◆ **WORK REQUIRED**
Write out the data below in full. Keep it exact.

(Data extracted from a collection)
•••••
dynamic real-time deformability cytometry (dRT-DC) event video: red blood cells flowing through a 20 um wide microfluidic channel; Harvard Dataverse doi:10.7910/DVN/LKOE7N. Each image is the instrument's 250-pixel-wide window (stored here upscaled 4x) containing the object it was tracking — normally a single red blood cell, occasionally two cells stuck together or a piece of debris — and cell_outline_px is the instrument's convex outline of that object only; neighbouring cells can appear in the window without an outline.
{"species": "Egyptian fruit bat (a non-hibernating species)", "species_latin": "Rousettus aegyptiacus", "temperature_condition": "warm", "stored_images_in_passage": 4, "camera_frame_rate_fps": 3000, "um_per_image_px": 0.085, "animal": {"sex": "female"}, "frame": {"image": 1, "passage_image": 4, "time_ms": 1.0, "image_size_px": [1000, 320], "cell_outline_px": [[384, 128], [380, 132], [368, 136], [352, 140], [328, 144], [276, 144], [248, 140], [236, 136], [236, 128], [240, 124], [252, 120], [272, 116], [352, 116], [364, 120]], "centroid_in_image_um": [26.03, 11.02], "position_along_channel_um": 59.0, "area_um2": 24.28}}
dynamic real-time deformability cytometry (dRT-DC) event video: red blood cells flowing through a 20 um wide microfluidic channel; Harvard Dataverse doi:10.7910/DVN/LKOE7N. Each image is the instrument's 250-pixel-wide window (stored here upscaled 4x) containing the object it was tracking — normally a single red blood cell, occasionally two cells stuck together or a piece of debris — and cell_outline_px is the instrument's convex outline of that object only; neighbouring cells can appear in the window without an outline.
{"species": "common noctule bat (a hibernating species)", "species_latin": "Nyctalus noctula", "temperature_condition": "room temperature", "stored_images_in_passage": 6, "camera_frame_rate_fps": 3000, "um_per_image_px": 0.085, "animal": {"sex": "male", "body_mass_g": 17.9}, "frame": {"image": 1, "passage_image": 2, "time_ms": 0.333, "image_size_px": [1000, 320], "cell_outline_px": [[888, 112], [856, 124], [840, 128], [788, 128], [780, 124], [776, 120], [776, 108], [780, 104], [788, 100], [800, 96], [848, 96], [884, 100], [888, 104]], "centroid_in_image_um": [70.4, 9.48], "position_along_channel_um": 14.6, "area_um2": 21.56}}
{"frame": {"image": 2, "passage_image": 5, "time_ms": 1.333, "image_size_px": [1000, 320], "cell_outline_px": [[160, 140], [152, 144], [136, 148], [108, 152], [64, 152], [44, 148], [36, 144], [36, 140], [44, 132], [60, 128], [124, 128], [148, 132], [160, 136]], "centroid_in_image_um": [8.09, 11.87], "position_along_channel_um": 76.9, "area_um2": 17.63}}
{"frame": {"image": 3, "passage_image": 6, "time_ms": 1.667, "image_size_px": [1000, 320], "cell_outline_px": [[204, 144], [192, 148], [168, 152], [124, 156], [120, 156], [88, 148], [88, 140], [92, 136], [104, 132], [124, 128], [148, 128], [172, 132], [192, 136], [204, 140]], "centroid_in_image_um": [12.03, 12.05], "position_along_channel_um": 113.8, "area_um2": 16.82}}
•••••
◆ **TASK RESPONSE**
dynamic real-time deformability cytometry (dRT-DC) event video: red blood cells flowing through a 20 um wide microfluidic channel; Harvard Dataverse doi:10.7910/DVN/LKOE7N. Each image is the instrument's 250-pixel-wide window (stored here upscaled 4x) containing the object it was tracking — normally a single red blood cell, occasionally two cells stuck together or a piece of debris — and cell_outline_px is the instrument's convex outline of that object only; neighbouring cells can appear in the window without an outline.
{"species": "Egyptian fruit bat (a non-hibernating species)", "species_latin": "Rousettus aegyptiacus", "temperature_condition": "warm", "stored_images_in_passage": 4, "camera_frame_rate_fps": 3000, "um_per_image_px": 0.085, "animal": {"sex": "female"}, "frame": {"image": 1, "passage_image": 4, "time_ms": 1.0, "image_size_px": [1000, 320], "cell_outline_px": [[384, 128], [380, 132], [368, 136], [352, 140], [328, 144], [276, 144], [248, 140], [236, 136], [236, 128], [240, 124], [252, 120], [272, 116], [352, 116], [364, 120]], "centroid_in_image_um": [26.03, 11.02], "position_along_channel_um": 59.0, "area_um2": 24.28}}
dynamic real-time deformability cytometry (dRT-DC) event video: red blood cells flowing through a 20 um wide microfluidic channel; Harvard Dataverse doi:10.7910/DVN/LKOE7N. Each image is the instrument's 250-pixel-wide window (stored here upscaled 4x) containing the object it was tracking — normally a single red blood cell, occasionally two cells stuck together or a piece of debris — and cell_outline_px is the instrument's convex outline of that object only; neighbouring cells can appear in the window without an outline.
{"species": "common noctule bat (a hibernating species)", "species_latin": "Nyctalus noctula", "temperature_condition": "room temperature", "stored_images_in_passage": 6, "camera_frame_rate_fps": 3000, "um_per_image_px": 0.085, "animal": {"sex": "male", "body_mass_g": 17.9}, "frame": {"image": 1, "passage_image": 2, "time_ms": 0.333, "image_size_px": [1000, 320], "cell_outline_px": [[888, 112], [856, 124], [840, 128], [788, 128], [780, 124], [776, 120], [776, 108], [780, 104], [788, 100], [800, 96], [848, 96], [884, 100], [888, 104]], "centroid_in_image_um": [70.4, 9.48], "position_along_channel_um": 14.6, "area_um2": 21.56}}
{"frame": {"image": 2, "passage_image": 5, "time_ms": 1.333, "image_size_px": [1000, 320], "cell_outline_px": [[160, 140], [152, 144], [136, 148], [108, 152], [64, 152], [44, 148], [36, 144], [36, 140], [44, 132], [60, 128], [124, 128], [148, 132], [160, 136]], "centroid_in_image_um": [8.09, 11.87], "position_along_channel_um": 76.9, "area_um2": 17.63}}
{"frame": {"image": 3, "passage_image": 6, "time_ms": 1.667, "image_size_px": [1000, 320], "cell_outline_px": [[204, 144], [192, 148], [168, 152], [124, 156], [120, 156], [88, 148], [88, 140], [92, 136], [104, 132], [124, 128], [148, 128], [172, 132], [192, 136], [204, 140]], "centroid_in_image_um": [12.03, 12.05], "position_along_channel_um": 113.8, "area_um2": 16.82}}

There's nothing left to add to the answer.